Op-Ed in NY Daily News: “The Wrong Way to Assess the Travel Ban.”

May 9th, 2017

Today’s New York Daily News ran my editorial, titled “The wrong way to assess the travel ban: Trump’s words in interviews and on the stump should not decide an appeals court’s ruling.”

On the campaign trail, candidate Donald Trump promised a complete Muslim ban. However, after listening to his lawyers, he announced that he would abandon that policy, and instead impose an “extreme vetting” policy for six terror-prone countries. Or did he?

Monday, 13 judges on the Fourth Circuit Court of Appeals in Virginia were sharply divided over what Trump really meant. A handful of jurists seemed willing to give the President the benefit to the doubt, out of respect for his critical position in our republic. Alas, the remainder of the bench looked at Trump’s campaign statements in roughly the same way Rachel Maddow scrutinized his tax returns.

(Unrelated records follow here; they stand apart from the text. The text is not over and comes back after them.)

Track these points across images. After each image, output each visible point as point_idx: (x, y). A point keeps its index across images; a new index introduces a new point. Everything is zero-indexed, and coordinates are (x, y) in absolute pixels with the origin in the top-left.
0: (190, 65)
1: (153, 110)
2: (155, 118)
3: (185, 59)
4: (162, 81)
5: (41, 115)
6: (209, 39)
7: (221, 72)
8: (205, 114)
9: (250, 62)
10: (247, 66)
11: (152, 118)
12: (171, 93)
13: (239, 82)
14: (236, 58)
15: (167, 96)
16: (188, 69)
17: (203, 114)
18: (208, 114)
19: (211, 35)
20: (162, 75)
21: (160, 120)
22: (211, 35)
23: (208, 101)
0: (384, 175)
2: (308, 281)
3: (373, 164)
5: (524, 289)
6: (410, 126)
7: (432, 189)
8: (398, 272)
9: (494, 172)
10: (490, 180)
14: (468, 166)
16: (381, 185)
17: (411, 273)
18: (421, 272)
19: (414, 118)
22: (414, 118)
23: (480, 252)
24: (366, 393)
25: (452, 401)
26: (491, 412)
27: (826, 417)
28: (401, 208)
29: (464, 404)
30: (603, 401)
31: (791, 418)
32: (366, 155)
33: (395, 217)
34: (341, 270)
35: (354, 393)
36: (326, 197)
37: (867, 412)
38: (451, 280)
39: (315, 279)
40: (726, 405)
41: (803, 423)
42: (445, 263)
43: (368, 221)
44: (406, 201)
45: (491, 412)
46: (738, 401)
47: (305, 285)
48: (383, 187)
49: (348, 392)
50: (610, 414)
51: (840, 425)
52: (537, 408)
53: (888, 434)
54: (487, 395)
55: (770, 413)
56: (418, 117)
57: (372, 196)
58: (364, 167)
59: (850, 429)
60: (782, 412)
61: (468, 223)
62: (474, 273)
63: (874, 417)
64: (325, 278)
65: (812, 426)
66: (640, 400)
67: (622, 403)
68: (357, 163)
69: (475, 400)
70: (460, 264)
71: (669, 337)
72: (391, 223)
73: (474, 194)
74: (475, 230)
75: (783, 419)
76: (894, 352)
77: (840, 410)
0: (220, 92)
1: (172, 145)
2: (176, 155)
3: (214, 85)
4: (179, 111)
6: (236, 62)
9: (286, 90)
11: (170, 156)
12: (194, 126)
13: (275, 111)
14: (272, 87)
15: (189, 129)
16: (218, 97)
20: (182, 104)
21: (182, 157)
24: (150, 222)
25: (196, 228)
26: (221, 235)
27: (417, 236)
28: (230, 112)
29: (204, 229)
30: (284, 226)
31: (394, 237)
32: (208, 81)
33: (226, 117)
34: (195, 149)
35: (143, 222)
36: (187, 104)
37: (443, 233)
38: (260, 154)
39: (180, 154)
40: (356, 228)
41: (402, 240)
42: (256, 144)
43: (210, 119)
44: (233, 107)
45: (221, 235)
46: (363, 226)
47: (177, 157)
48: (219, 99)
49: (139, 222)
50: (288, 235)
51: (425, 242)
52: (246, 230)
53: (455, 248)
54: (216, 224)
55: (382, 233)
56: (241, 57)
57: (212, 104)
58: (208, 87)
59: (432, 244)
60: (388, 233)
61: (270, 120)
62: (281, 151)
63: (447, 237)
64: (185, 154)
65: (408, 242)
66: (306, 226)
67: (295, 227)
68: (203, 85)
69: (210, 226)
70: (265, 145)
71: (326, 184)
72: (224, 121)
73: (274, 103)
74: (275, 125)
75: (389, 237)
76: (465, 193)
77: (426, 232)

At bottom, how judges view the travel ban amounts to a legal Rorschach Test: Will they treat Trump like any other President, or have they joined the resistance? The answer to this question, and not any neutral principle of law, will determine the fate of Trump’s signature immigration policy.

The travel ban, on its face, does not discriminate against Muslims. Rather, it severely restricts immigration from six nations — three of which are state sponsors of terror — that were each singled out for heightened scrutiny by the Obama administration. The world’s most populous Muslim nation are unaffected, as is the world’s most populist Arab country.

Had President Obama issued the exact same executive order, even the ACLU agreed that it would be constitutional. Where the policy goes awry, the challengers assert, is because of President Trump’s big mouth.

In December 2015, Trump called “for a total and complete shutdown of Muslims entering the United States until our country’s representatives can figure out what is going on.” Over the next few months, Trump shifted his position from the Muslim ban and moved toward “extreme vetting” of people seeking entry to the U.S. from certain “territories.”

But during a July 2016 interview on CBS’ “60 Minutes,” Trump told Lesley Stahl that she can still “call it whatever you want,” but “we’ll call it territories, OK?” Was that an actual repudiation, or a wink and a nod to the alt-right? However, a week later on “Meet the Press,” Trump seemed to clearly repudiate the old policy to Chuck Todd: “I’m talking territory instead of Muslim.”
What matters most is that all of these statements were made before Trump took the constitutional oath of office, assembled his cabinet and finalized the policy.

On Monday, the judges seemed most interesting in a single quip Trump made when he signed the executive order in January 2017. “We all know what that means,” he said.

The ACLU, challenging the travel ban, insists that “that” refers to his initial Muslim ban, and the executive order is but a mere cover for the true policy. The government counters that “that” refers to the President fulfilling his promise to protect the United States from countries that intend us harm.

Are we really going through this ridiculous exercise, attempting to figure out what a characteristically incoherent President meant in ambiguous off-the-cuff remarks?

President Clinton’s presidency nearly unraveled over the meaning of “is.” Now, Trump’s travel ban could hinge on the meaning of “that.”

Generally, in matters of national security, courts afford the President a dollop of deference, and are loathe to second-guess his policies. However, the majority of the judges on the court of appeals viewed Trump’s policy with s skepticism bordering on hostility.

One judge queried whether Trump thought allowing immigrants from these six nations “would” be harmful to the United States, or merely “may” be detrimental. Another judge announced that relying on statements made by the attorney general, and looking past Trump’s campaign statements, would amount to “willful blindness.”

A third judge, with refreshing candor, admitted that with Trump, we are in “uncharted territories.”

These questions are relevant for Sunday morning talk show hosts, but they shouldn’t be for judges. It shouldn’t matter whether Trump or Clinton or Sanders is President. The commander-in-chief has a central role in our three branches of government. With the advice of his cabinet, he is empowered to make decisions about our national security, without judges serving as back-seat drivers.

At the conclusion of his argument, Acting Solicitor General Jeffrey Wall reminded the court that “the precedents set by this case in reviewing” the President’s powers “will long transcend this debate and this constitutional moment.” He added that the court should “apply the usual rules,” and not join the widespread resistance to Trump.

That’s exactly right: Trump’s presidency will come to an end sooner or later. But the ruling set during this period will linger far, far longer. The judiciary should not abandon its traditional role simply because the President has abandoned his.

Blackman is a constitutional law professor at the South Texas College of Law in Houston, and the author of “Unraveled: Obamacare, Religious Liberty and Executive Power.”

This is a simplified form of my Lawfare post.